Treading can mean a path; it can also mean maintaining (or acknowledging) a hierarchy. It also particularly relates to conduct, both in life and in business:

"That which is strongest and that which is weakest are close together. The small and cheerful [Tui] treads upon the large and strong [Ch'ien]. The strong, however, acquiesces and does not hurt the weak, because the contact is in good humor and harmless.

"In terms of a human situation, one is handling wild, intractable people. In such a case one's purpose will be achieved if one behaves with decorum. Pleasant manners succeed even with irritable people."

Here, conduct is the key: one's goals can be achieved by small, respectful steps forward.

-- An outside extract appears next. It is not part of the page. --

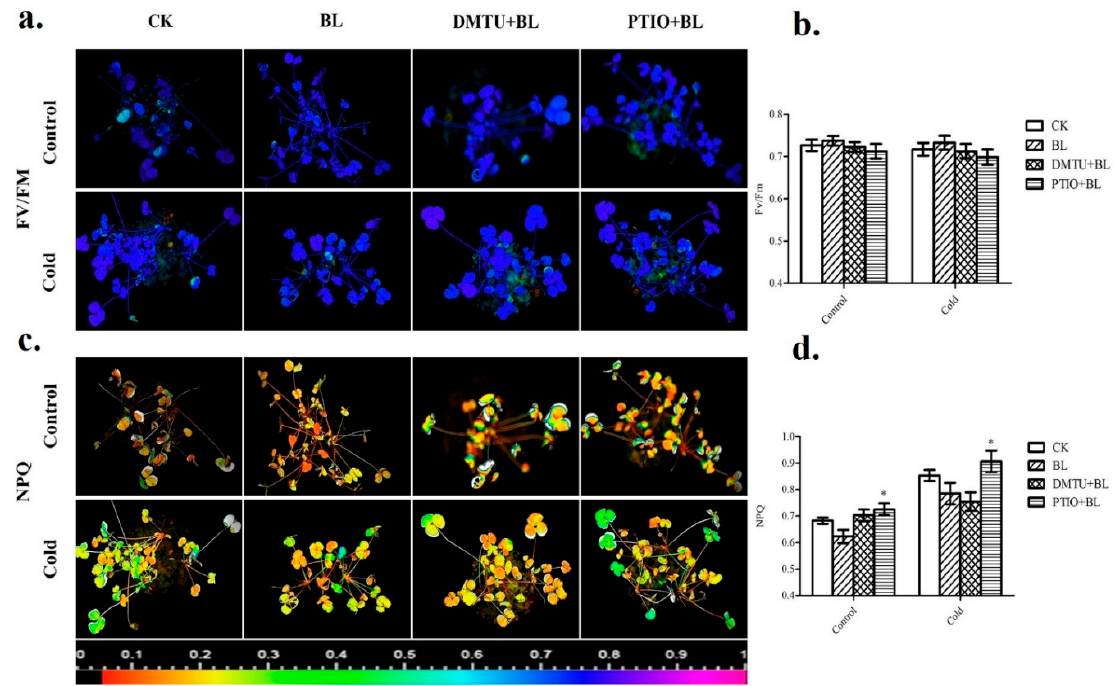
Figure 6. Chlorophyll fluorescence parameters were determined with an imaging PAM (IMAG-MAXI; HeinzWalz). Images and values of the F V / F M ( a , b ) and NPQ ( c , d ) in various treatments. The false color code depicted at the bottom of the image ranged from 0 (black) to 1.0 (purple). All the leaf samples were collected at the same time every day. Bars represent mean and standard deviation of values obtained from three biological replicates. Significant differences ( p < 0.05) are denoted by asterisks.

The hexagram is split into two trigrams:

Above: Ch'ien - The Creative, Heaven.
Below: Tui - The Lake, The Youngest Daughter. It is associated with pleasure and joy, the desire to reproduce - to speak via the mouth or, in my case, impulsiveness. It signifies decline, collapse and breaking; it is The trigram of Metal - again, this all personally resonates with me in terms of health, personal outlook, etc.

Combined, the two represent ascension, an upwards movement; though, again, through small incremental steps. "Treading."

If the hexagram is represented as solid black lines or blocks, then it's easy to play Rorschach with it: it can be seen as a maze, as viewed from above, from which one has to find a way out of. Seen in these terms, the idea of 'conflict' quickly becomes an outmoded concept; situations reposition themselves in terms of paths that have to be navigated, rather than battles to be fought. Again, conduct is key to aiding that navigation.

Similarly, the hexagram can also be seen Rorschachally as a ladder (which ties in with the idea of slow upwards movement). Is that a broken rung? Okay, then we just move up past that one a little more slowly and carefully. Steady as she goes.

A parallel reading (these Chinese dudes were wise and spent hundreds of years evolving and developing this stuff) is that I am both The Tiger and The Man - in Chinese medicine, the Tiger is a particularly strong form of Chi or energy that is associated with the lower bowel - again, that's particularly poignant in my case - The Tiger will not bite (or can be overcome) if The Man deals with it respectfully, but with good humour.

This certainly seems to be the case.